Look at those heavenly layers of cake, pudding and whipped cream!


That being said, the last few days have been spent walking down memory lane about my Uncle Will and his wife Aunt Millie.  They still live in the same neighborhood my dad was raised in, and though it has been rare that they leave the city, they did venture out to visit "our world" in Nebraska when I was a kid.  My dad in a way, "dared" leave the old neighborhood and the family.  In reality he did it (at 17) so his dad would have one less mouth to feed.  Anywho, so the story goes that my dad met my mom and they made their life in my hometown, which is also my mom's hometown.  For big city people, this WAS a different world.  


My Uncle Will took me and my sister Patty to "Mel's Dime Store".  If you are from my hometown, you remember the ol' place!  We didn't have alot of money growing up and rarely got toys aside from Christmas and birthdays.  Well, he took us in and let us each pick out 2 toys, anything we wanted.  I remember knowing I wanted to pick TWO baby dolls.  I couldn't believe in my 5 year old mind that someone had THAT MUCH MONEY they could buy us each 2 toys! Oh the GLORY!  

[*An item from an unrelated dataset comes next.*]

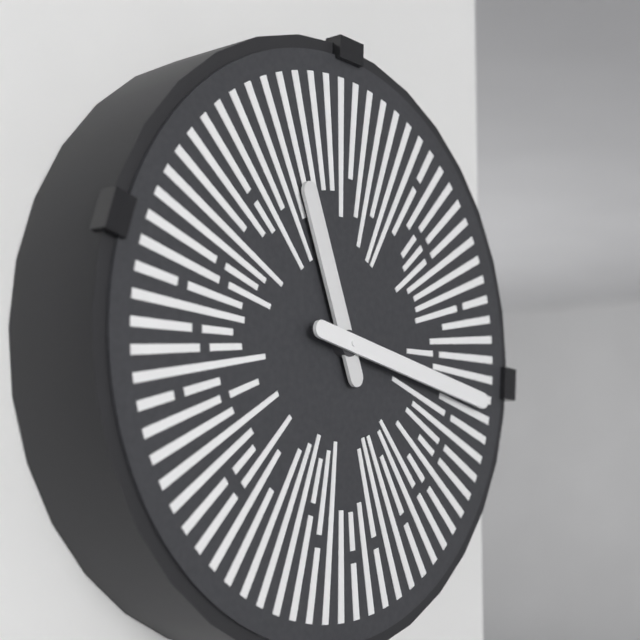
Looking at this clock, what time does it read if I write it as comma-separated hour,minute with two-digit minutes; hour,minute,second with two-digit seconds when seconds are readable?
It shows 11,17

While we were busy picking out toys, my Aunt Millie was busy at home....cooking!  She is Italian to the core and cooked us a feast every single night of their visit!  She also made us "pudding cake".  We were sure this was a "city dessert" when in reality it was cheap and cheerful!  She was after all feeding a family of 12 plus themselves!  It was the first time I was introduced to "jimmies".  When we learned what they were we felt so "la-dee-dah".  She made 2 pans of this one night and it has stuck in my head like glue ever since.  (I grew up and moved to South Jersey and jimmies are a food group of their own!)  I want to share it with you.  It is so delicious and not to heavy for these hot summer months.  

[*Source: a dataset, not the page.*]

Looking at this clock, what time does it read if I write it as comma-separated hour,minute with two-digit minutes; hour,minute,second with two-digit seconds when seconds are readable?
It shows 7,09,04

I used a sugar free angel food cake from the store.  You can easily use sugar free pudding and fat free whipped cream.  NONE of those choices will affect the dessert at all, only make you be able to eat more!  


Aunt Millie's Pudding Cake
1 angel food cake
2 sm. boxes chocolate pudding
2 sm or 1 lg container of whipped cream
chocolate jimmies


Cut your angel food cake into slices.  Lay them in the bottom of a 9x13 pan.  Prepare pudding as directed and pour over the sliced cake.   Spread on whipped cream (you could make your own too!)  Sprinkle the top with jimmies.  HEAVY on the jimmies please!  Refrigerate until ready to serve!




I hope you make this easy, delightful dessert.  What a great recipe for your kids to make or to help with!  Enjoy this as much as we did as kids and do as adults.  Thanks Aunt Millie for teaching us "country kids" about jimmies.  It changed our lives! 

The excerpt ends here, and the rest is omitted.